◆ **Stated exercise**
Turn each line of the data below into a row of a Markdown table with the columns No. and Entry, skipping blank lines. Leave the pictures out.

== Task data ==

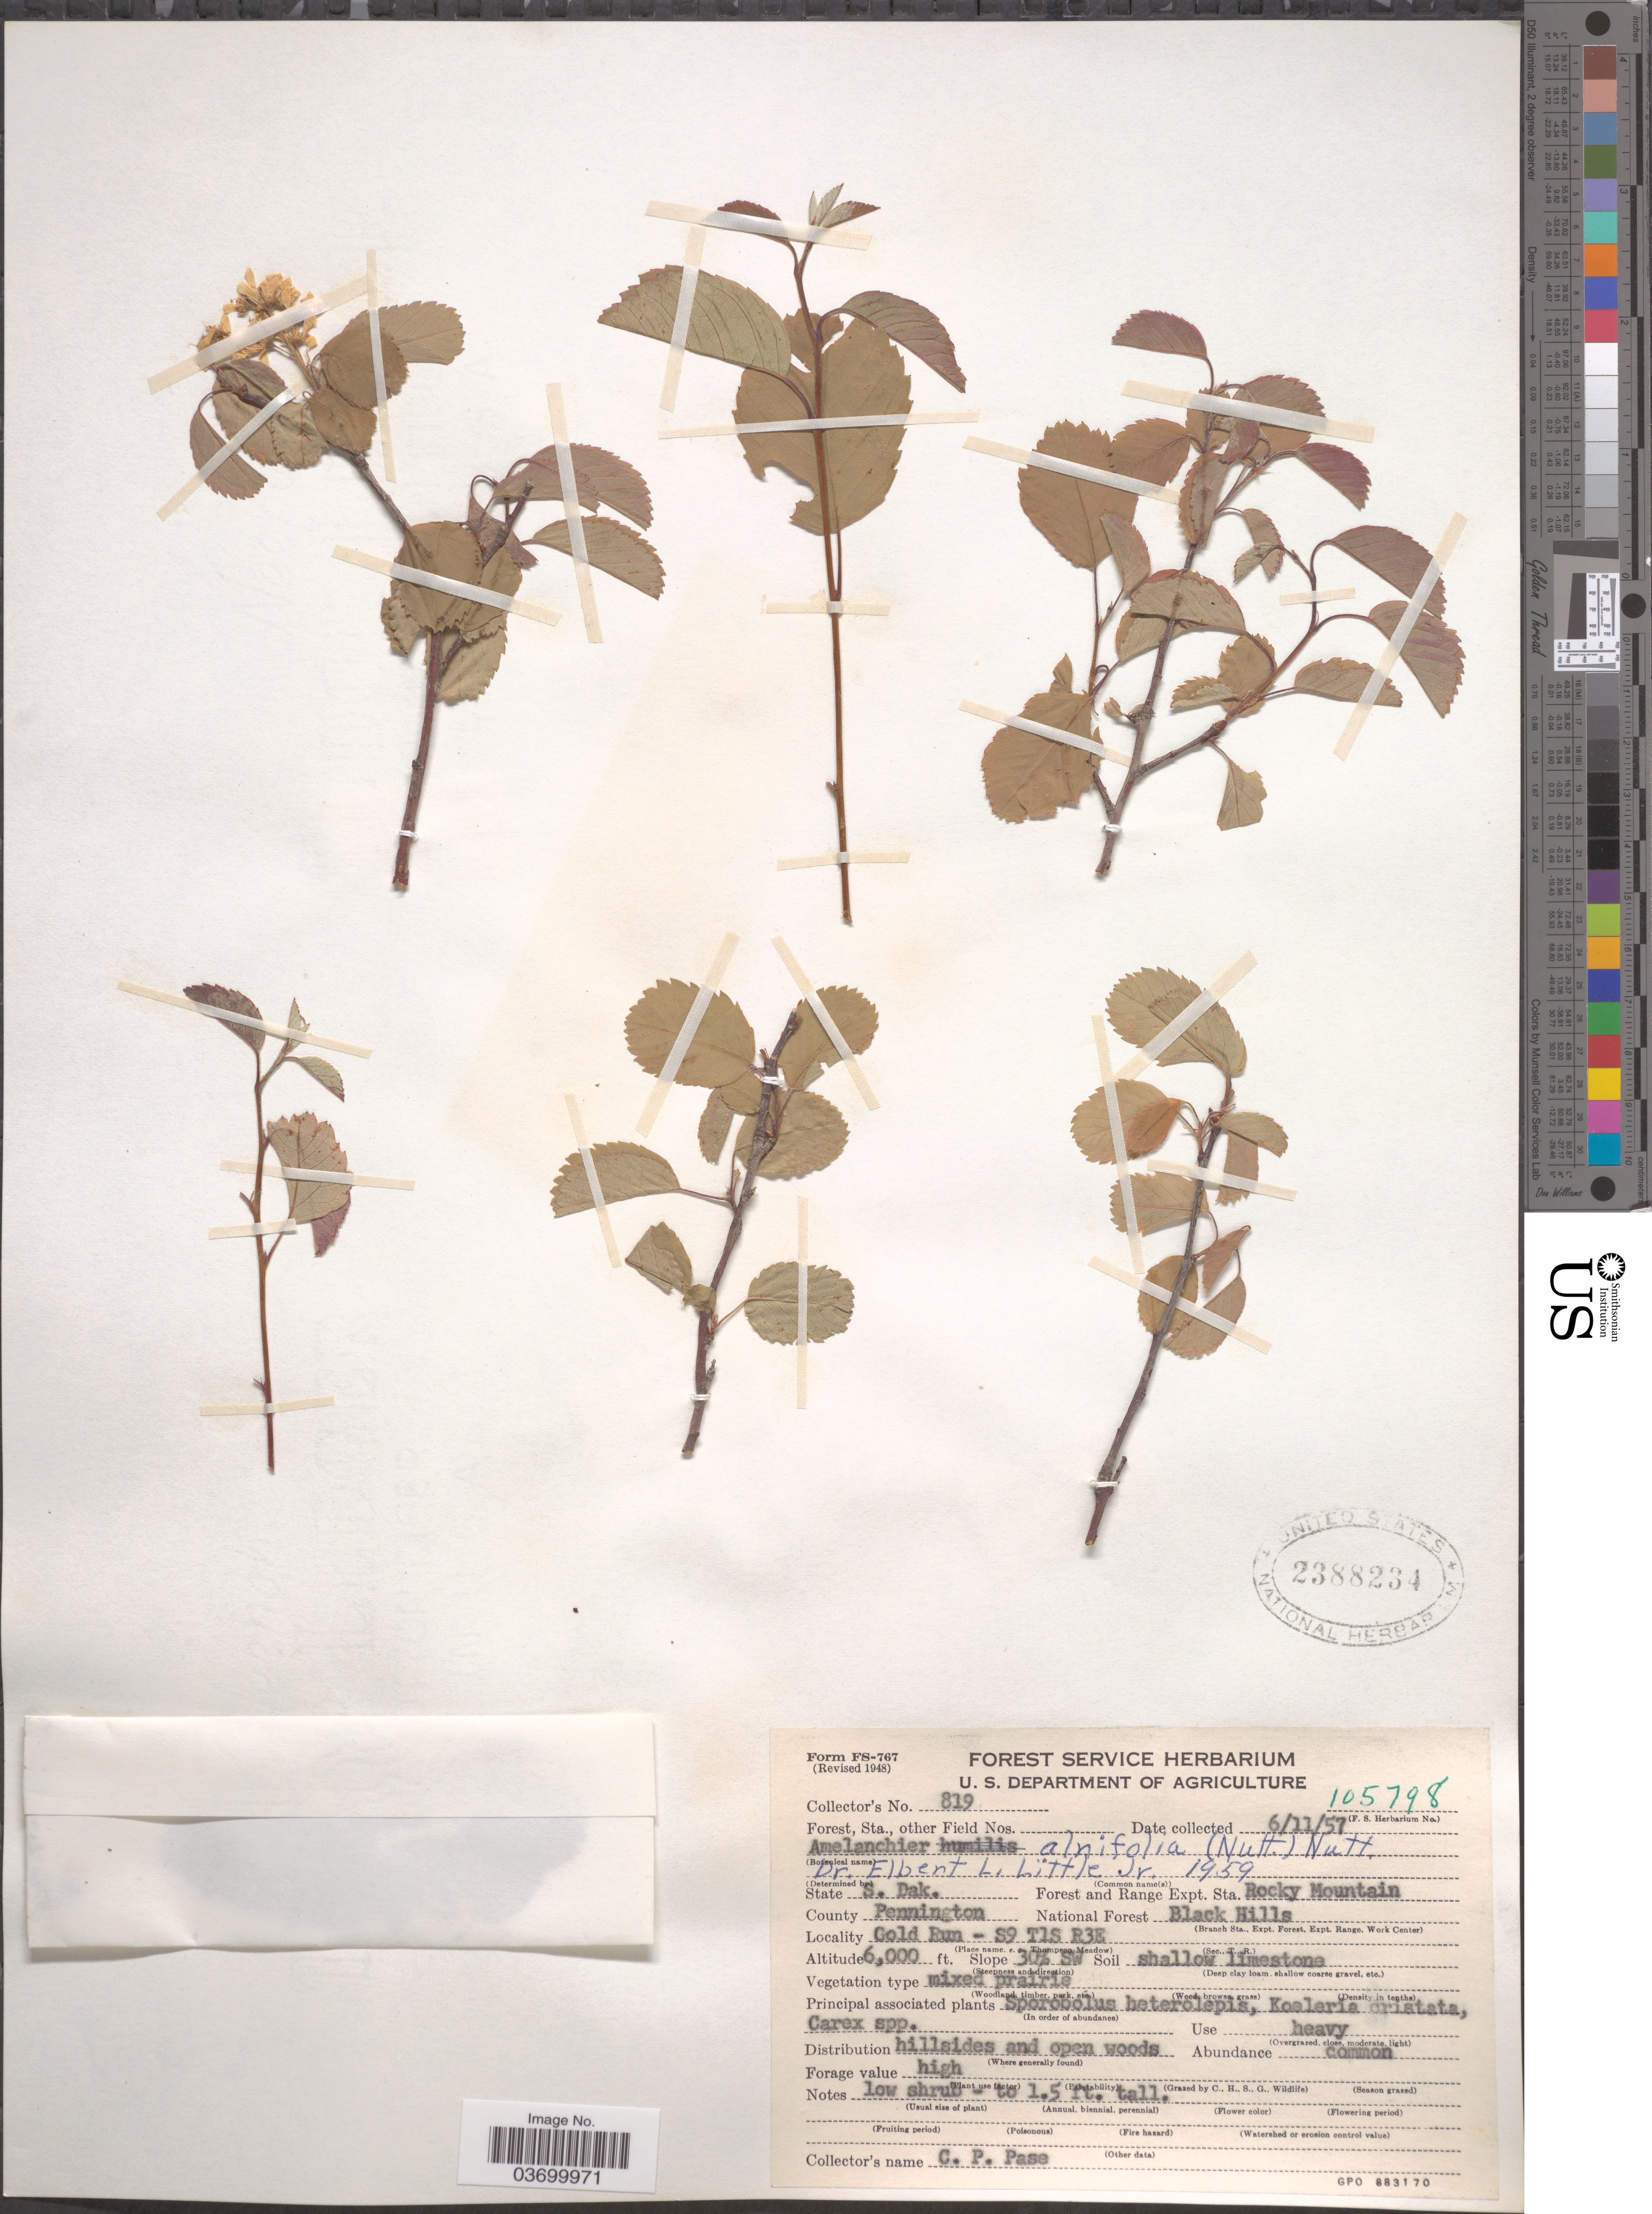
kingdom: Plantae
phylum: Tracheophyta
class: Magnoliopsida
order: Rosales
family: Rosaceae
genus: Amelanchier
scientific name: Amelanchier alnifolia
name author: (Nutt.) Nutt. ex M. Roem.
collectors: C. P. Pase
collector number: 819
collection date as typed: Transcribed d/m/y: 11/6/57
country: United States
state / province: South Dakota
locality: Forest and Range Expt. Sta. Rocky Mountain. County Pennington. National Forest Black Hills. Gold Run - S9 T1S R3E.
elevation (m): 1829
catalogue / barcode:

===

◆ **Answer**
| No. | Entry |
|---|---|
| 1 | kingdom: Plantae |
| 2 | phylum: Tracheophyta |
| 3 | class: Magnoliopsida |
| 4 | order: Rosales |
| 5 | family: Rosaceae |
| 6 | genus: Amelanchier |
| 7 | scientific name: Amelanchier alnifolia |
| 8 | name author: (Nutt.) Nutt. ex M. Roem. |
| 9 | collectors: C. P. Pase |
| 10 | collector number: 819 |
| 11 | collection date as typed: Transcribed d/m/y: 11/6/57 |
| 12 | country: United States |
| 13 | state / province: South Dakota |
| 14 | locality: Forest and Range Expt. Sta. Rocky Mountain. County Pennington. National Forest Black Hills. Gold Run - S9 T1S R3E. |
| 15 | elevation (m): 1829 |
| 16 | catalogue / barcode: |